アジアの製造業を中心に400社以上が「T3」を活用

ザイオネックス
藤原玲子 代表取締役社長

 サプライチェーンの見直しに動く企業が増えつつある中で、2000年に生まれた新しいテクノロジー企業への関心が高まっている。MITで博士号を取得したエンジニアたちが韓国で設立したザイオネックスである。最適化やシミュレーションなどの製造業向けシステムを中核に成長を続け、現在ではSCMおよびPLM分野でソフトウェアを提供。加えて、SCM関連のコンサルティング、システム導入サービスも手掛けている。

「当社はサムスンやLGなど韓国大手企業グループに対するソフトウェア提供で事業を成長させ、製品やサービスを進化させてきました。東京と台北、米国にも拠点を設け、グローバルでお客様をサポートしています」と語るのは、ザイオネックス日本法人の代表取締役、藤原玲子氏である。

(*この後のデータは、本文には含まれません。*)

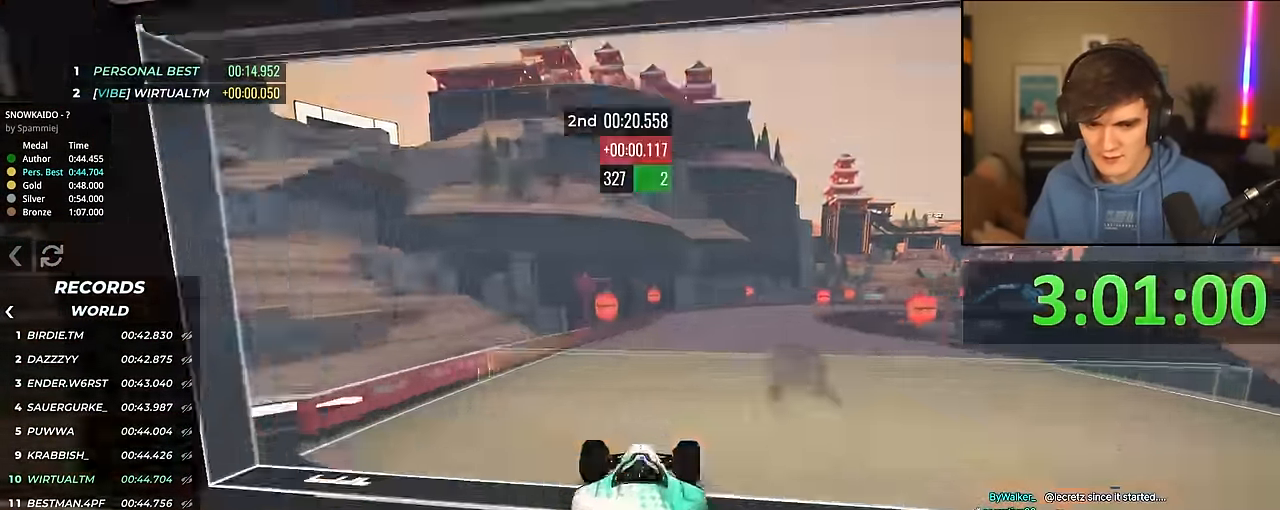
{"keys": ["right", "up"], "events": [[117, "right", "up"], [217, "right", "down"], [350, "right", "up"], [450, "right", "down"]]}
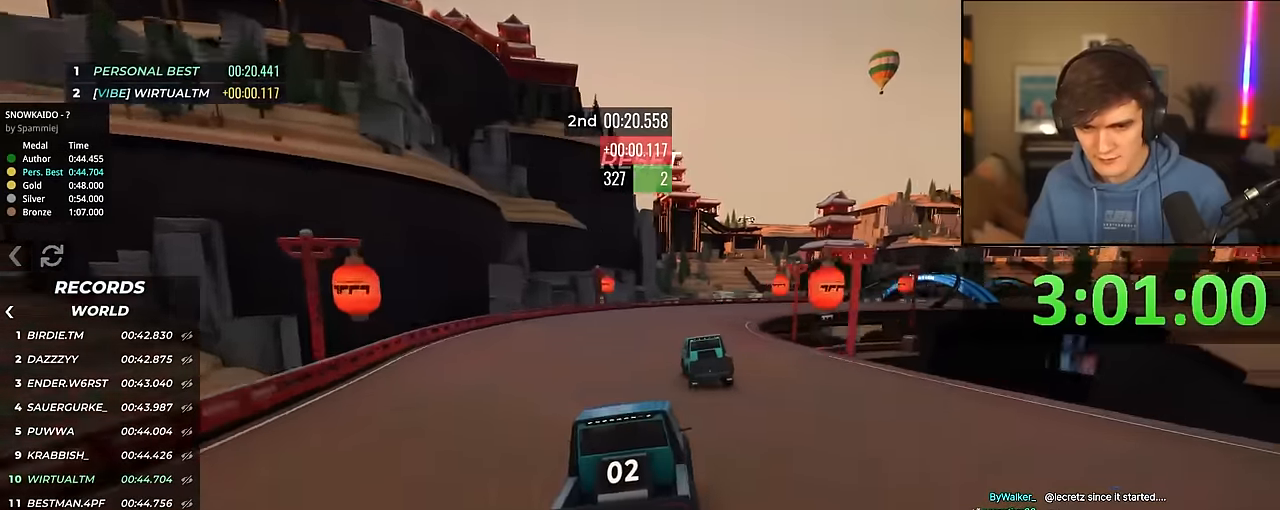
{"keys": ["right", "up"], "events": [[33, "right", "up"], [183, "right", "down"]]}
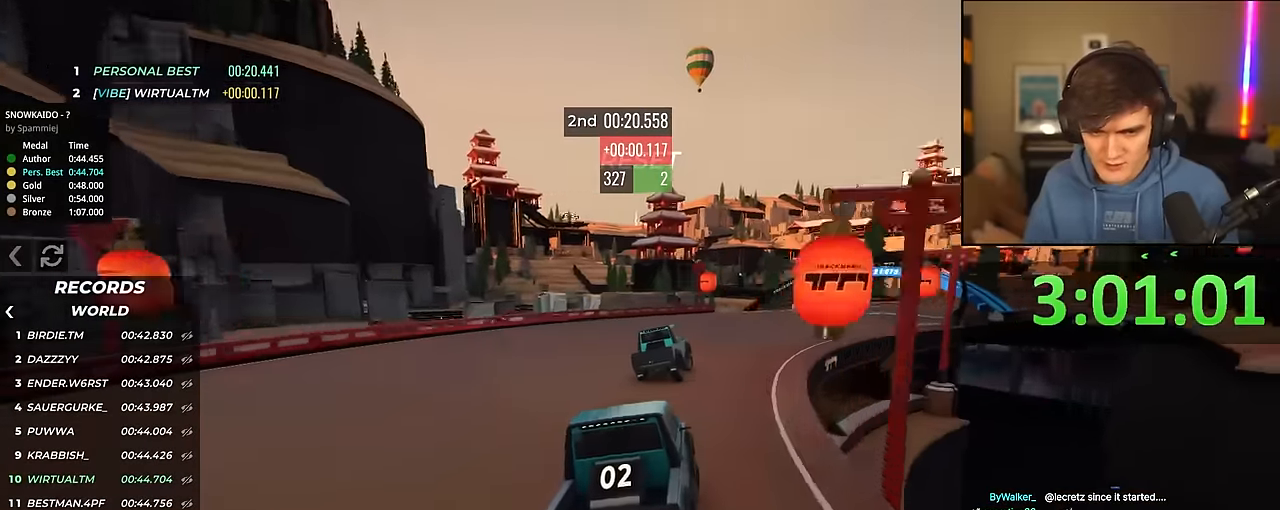
{"keys": ["right", "up"], "events": [[100, "right", "up"], [200, "right", "down"]]}
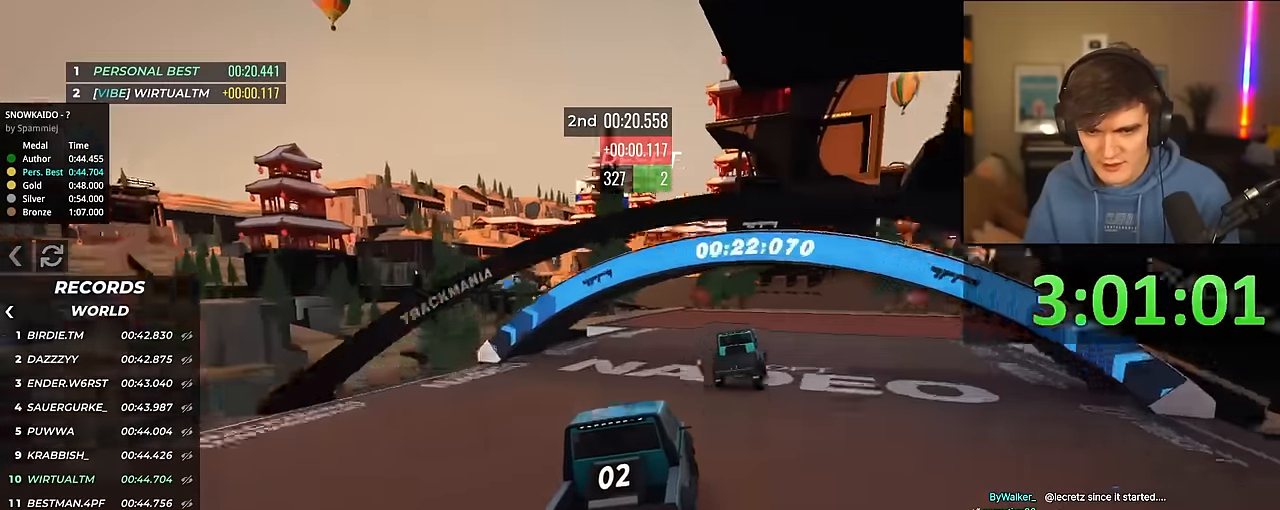
{"keys": ["left", "up"], "events": [[33, "right", "up"], [117, "right", "down"], [217, "right", "up"], [450, "left", "down"]]}
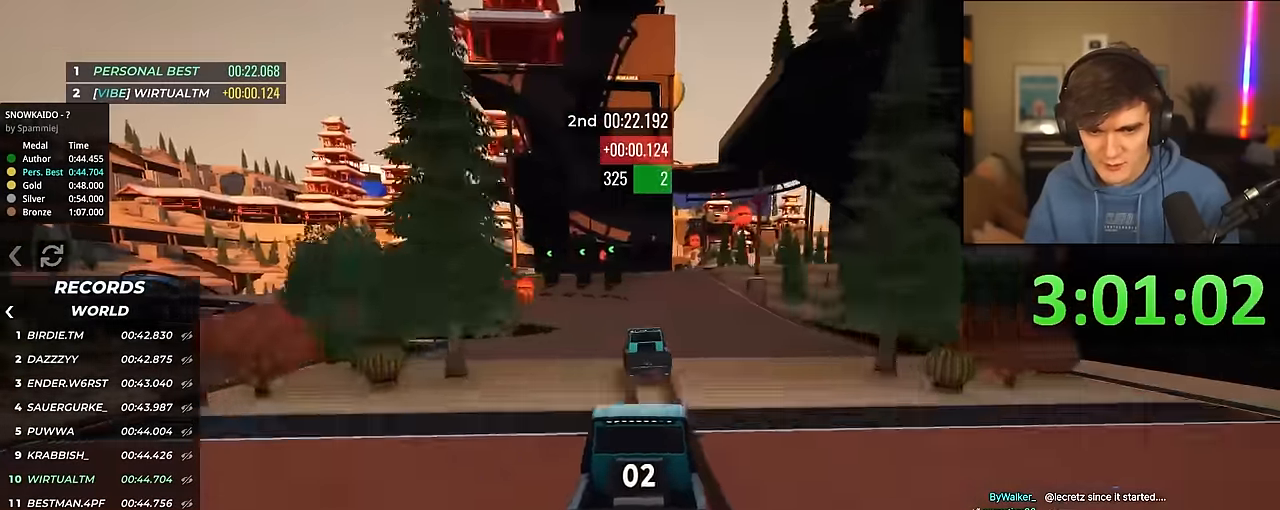
{"keys": ["up"], "events": [[33, "left", "up"]]}
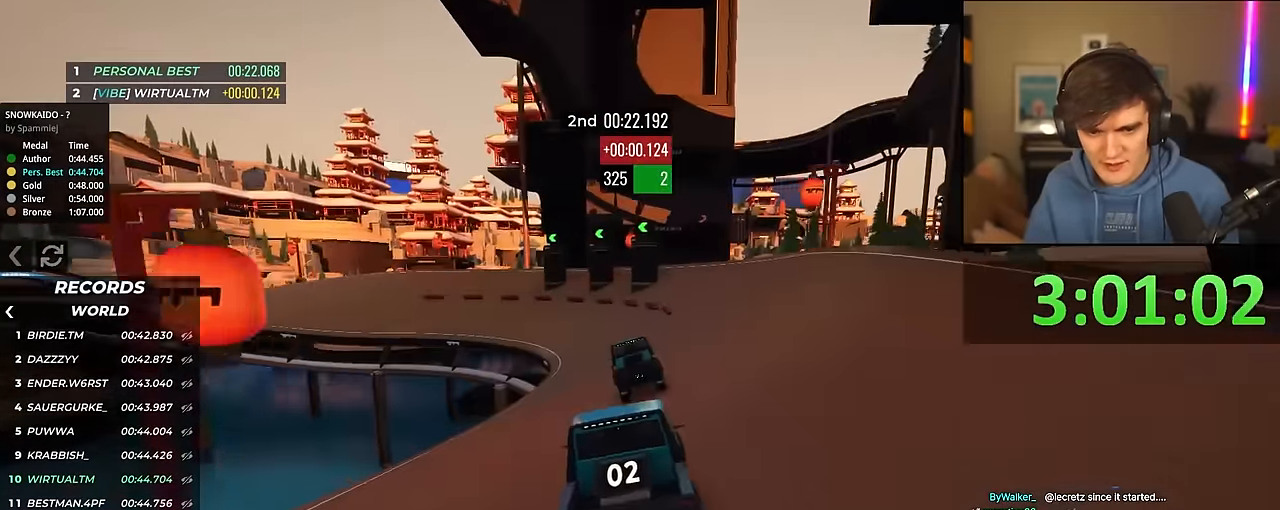
{"keys": ["left", "up"], "events": [[100, "left", "down"], [200, "left", "up"], [283, "left", "down"]]}
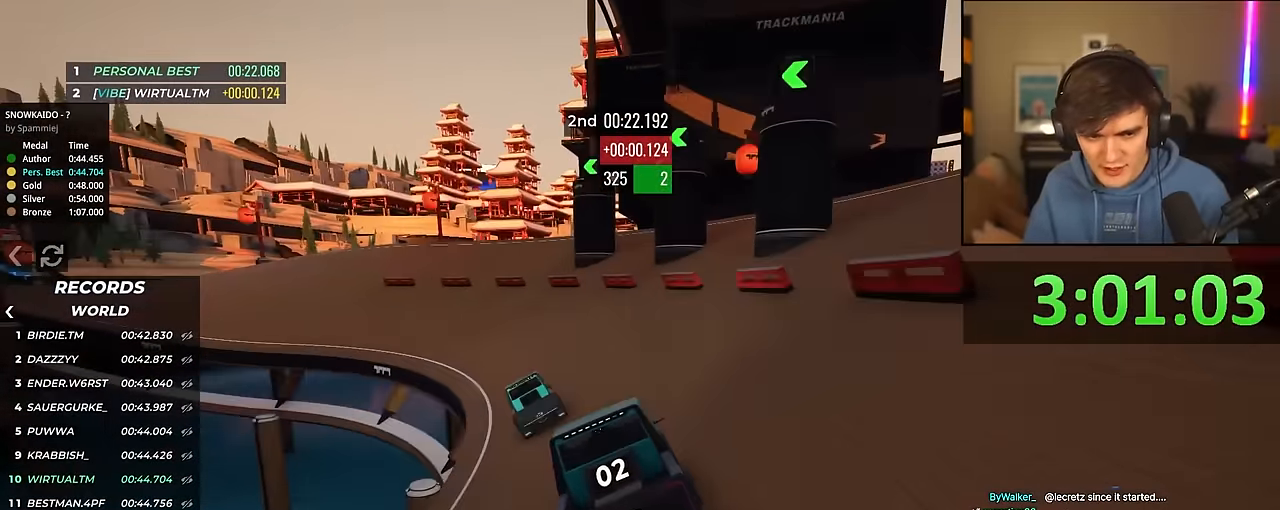
{"keys": ["left", "up"], "events": [[400, "left", "up"], [500, "left", "down"]]}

 コロナ禍によりサプライチェーンの安定性が揺らぎ、供給地やサプライヤーの変更、生産・出荷計画の変更を余儀なくされたメーカーは少なくない。ザイオネックスはこうした環境変化に柔軟に対応するSCMソリューションを提案している。それが「T3(ティーキューブ)」 シリーズだ。18年にクラウドに対応した「T3SmartSCM」をリリースし、導入企業は韓国と日本、台湾に本拠を置くグローバル製造業を中心に400社を超える。

 同社の成長の原動力の一つが、コストパフォーマンスの高さと柔軟性である。複雑なサプライチェーンを最適化する高度なソフトウェアを競争力のある価格で提供。世界的に有名な競合から、T3SmartSCMに乗り換える企業は少なくないという。組み立て系とプロセス系、両方の分野の製造業で高い評価を得ている。

「食品や化学、金属などプロセス系の製造では、組み立て製造よりも制約条件が複雑になる傾向があります。たとえば、同じラインで白い食品の後に赤い食品を作ることはできても、赤の後で白は作れません。いったん設備を動かすと簡単には止められない設備もあります。T3SmartSCMはこうしたさまざまな制約条件下で、サプライチェーンを最適化できます。プロセス系だけでなく、組み立て系製造業のお客様も増えています」と藤原氏は説明する。